● WRITTEN TASK
Edit the text of every item by replacing "File Exchange" with "Add-On Explorer" wherever it appears. Keep all other lines unchanged.

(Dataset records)
╭──

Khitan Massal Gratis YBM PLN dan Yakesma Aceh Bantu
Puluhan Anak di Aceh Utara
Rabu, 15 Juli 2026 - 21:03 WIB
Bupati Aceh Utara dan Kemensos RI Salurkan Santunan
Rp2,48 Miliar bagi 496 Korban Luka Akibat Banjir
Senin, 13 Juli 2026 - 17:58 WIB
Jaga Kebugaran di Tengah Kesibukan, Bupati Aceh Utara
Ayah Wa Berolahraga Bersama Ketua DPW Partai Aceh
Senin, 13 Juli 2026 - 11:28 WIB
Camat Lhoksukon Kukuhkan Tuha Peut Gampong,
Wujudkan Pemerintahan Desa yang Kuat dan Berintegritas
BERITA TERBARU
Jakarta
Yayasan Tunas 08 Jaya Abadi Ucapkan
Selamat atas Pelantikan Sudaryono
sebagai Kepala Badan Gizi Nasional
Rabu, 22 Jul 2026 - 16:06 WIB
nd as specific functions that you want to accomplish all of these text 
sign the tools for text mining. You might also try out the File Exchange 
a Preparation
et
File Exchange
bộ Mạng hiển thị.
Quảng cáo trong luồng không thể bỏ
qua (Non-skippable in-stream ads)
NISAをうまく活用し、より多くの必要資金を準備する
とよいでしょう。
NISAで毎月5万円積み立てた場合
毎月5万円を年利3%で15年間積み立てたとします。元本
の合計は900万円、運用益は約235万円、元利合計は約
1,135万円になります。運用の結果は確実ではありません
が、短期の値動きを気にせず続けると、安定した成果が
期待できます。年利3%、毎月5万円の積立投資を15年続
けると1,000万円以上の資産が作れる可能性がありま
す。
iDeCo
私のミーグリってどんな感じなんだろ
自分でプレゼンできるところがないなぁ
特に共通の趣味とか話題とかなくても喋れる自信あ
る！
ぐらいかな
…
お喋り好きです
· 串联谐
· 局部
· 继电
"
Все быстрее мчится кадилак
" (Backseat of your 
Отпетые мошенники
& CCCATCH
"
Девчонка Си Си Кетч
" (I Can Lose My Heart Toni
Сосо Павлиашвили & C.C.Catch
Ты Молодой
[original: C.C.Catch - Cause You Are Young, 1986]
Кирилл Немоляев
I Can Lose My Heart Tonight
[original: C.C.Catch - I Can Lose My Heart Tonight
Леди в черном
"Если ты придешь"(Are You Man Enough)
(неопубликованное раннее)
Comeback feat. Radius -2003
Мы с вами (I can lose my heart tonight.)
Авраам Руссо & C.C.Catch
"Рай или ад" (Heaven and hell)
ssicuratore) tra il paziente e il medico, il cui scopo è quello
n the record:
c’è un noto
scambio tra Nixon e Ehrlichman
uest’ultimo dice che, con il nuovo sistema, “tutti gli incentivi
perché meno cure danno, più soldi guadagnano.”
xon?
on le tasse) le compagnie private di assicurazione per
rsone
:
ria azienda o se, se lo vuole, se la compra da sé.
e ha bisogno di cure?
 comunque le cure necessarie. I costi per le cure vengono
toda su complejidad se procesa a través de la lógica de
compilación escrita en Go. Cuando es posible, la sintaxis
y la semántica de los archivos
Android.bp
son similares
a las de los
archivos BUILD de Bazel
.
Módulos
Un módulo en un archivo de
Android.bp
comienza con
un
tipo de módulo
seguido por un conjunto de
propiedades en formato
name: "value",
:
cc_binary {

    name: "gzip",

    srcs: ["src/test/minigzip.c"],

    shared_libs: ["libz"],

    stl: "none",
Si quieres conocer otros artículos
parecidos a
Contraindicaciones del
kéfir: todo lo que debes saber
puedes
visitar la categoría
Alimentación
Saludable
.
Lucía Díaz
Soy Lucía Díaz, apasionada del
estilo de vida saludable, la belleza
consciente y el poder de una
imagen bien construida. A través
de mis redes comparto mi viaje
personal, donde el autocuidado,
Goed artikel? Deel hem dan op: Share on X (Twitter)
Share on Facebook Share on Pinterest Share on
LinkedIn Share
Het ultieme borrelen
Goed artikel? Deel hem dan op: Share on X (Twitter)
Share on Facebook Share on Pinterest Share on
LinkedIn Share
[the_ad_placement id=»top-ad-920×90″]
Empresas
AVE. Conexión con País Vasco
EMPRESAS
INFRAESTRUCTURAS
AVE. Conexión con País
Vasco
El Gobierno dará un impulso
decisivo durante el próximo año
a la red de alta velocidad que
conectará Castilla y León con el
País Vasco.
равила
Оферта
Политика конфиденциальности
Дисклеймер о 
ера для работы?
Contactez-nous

╰──

● RESPONSE
Khitan Massal Gratis YBM PLN dan Yakesma Aceh Bantu
Puluhan Anak di Aceh Utara
Rabu, 15 Juli 2026 - 21:03 WIB
Bupati Aceh Utara dan Kemensos RI Salurkan Santunan
Rp2,48 Miliar bagi 496 Korban Luka Akibat Banjir
Senin, 13 Juli 2026 - 17:58 WIB
Jaga Kebugaran di Tengah Kesibukan, Bupati Aceh Utara
Ayah Wa Berolahraga Bersama Ketua DPW Partai Aceh
Senin, 13 Juli 2026 - 11:28 WIB
Camat Lhoksukon Kukuhkan Tuha Peut Gampong,
Wujudkan Pemerintahan Desa yang Kuat dan Berintegritas
BERITA TERBARU
Jakarta
Yayasan Tunas 08 Jaya Abadi Ucapkan
Selamat atas Pelantikan Sudaryono
sebagai Kepala Badan Gizi Nasional
Rabu, 22 Jul 2026 - 16:06 WIB
nd as specific functions that you want to accomplish all of these text 
sign the tools for text mining. You might also try out the Add-On Explorer 
a Preparation
et
Add-On Explorer
bộ Mạng hiển thị.
Quảng cáo trong luồng không thể bỏ
qua (Non-skippable in-stream ads)
NISAをうまく活用し、より多くの必要資金を準備する
とよいでしょう。
NISAで毎月5万円積み立てた場合
毎月5万円を年利3%で15年間積み立てたとします。元本
の合計は900万円、運用益は約235万円、元利合計は約
1,135万円になります。運用の結果は確実ではありません
が、短期の値動きを気にせず続けると、安定した成果が
期待できます。年利3%、毎月5万円の積立投資を15年続
けると1,000万円以上の資産が作れる可能性がありま
す。
iDeCo
私のミーグリってどんな感じなんだろ
自分でプレゼンできるところがないなぁ
特に共通の趣味とか話題とかなくても喋れる自信あ
る！
ぐらいかな
…
お喋り好きです
· 串联谐
· 局部
· 继电
"
Все быстрее мчится кадилак
" (Backseat of your 
Отпетые мошенники
& CCCATCH
"
Девчонка Си Си Кетч
" (I Can Lose My Heart Toni
Сосо Павлиашвили & C.C.Catch
Ты Молодой
[original: C.C.Catch - Cause You Are Young, 1986]
Кирилл Немоляев
I Can Lose My Heart Tonight
[original: C.C.Catch - I Can Lose My Heart Tonight
Леди в черном
"Если ты придешь"(Are You Man Enough)
(неопубликованное раннее)
Comeback feat. Radius -2003
Мы с вами (I can lose my heart tonight.)
Авраам Руссо & C.C.Catch
"Рай или ад" (Heaven and hell)
ssicuratore) tra il paziente e il medico, il cui scopo è quello
n the record:
c’è un noto
scambio tra Nixon e Ehrlichman
uest’ultimo dice che, con il nuovo sistema, “tutti gli incentivi
perché meno cure danno, più soldi guadagnano.”
xon?
on le tasse) le compagnie private di assicurazione per
rsone
:
ria azienda o se, se lo vuole, se la compra da sé.
e ha bisogno di cure?
 comunque le cure necessarie. I costi per le cure vengono
toda su complejidad se procesa a través de la lógica de
compilación escrita en Go. Cuando es posible, la sintaxis
y la semántica de los archivos
Android.bp
son similares
a las de los
archivos BUILD de Bazel
.
Módulos
Un módulo en un archivo de
Android.bp
comienza con
un
tipo de módulo
seguido por un conjunto de
propiedades en formato
name: "value",
:
cc_binary {

    name: "gzip",

    srcs: ["src/test/minigzip.c"],

    shared_libs: ["libz"],

    stl: "none",
Si quieres conocer otros artículos
parecidos a
Contraindicaciones del
kéfir: todo lo que debes saber
puedes
visitar la categoría
Alimentación
Saludable
.
Lucía Díaz
Soy Lucía Díaz, apasionada del
estilo de vida saludable, la belleza
consciente y el poder de una
imagen bien construida. A través
de mis redes comparto mi viaje
personal, donde el autocuidado,
Goed artikel? Deel hem dan op: Share on X (Twitter)
Share on Facebook Share on Pinterest Share on
LinkedIn Share
Het ultieme borrelen
Goed artikel? Deel hem dan op: Share on X (Twitter)
Share on Facebook Share on Pinterest Share on
LinkedIn Share
[the_ad_placement id=»top-ad-920×90″]
Empresas
AVE. Conexión con País Vasco
EMPRESAS
INFRAESTRUCTURAS
AVE. Conexión con País
Vasco
El Gobierno dará un impulso
decisivo durante el próximo año
a la red de alta velocidad que
conectará Castilla y León con el
País Vasco.
равила
Оферта
Политика конфиденциальности
Дисклеймер о 
ера для работы?
Contactez-nous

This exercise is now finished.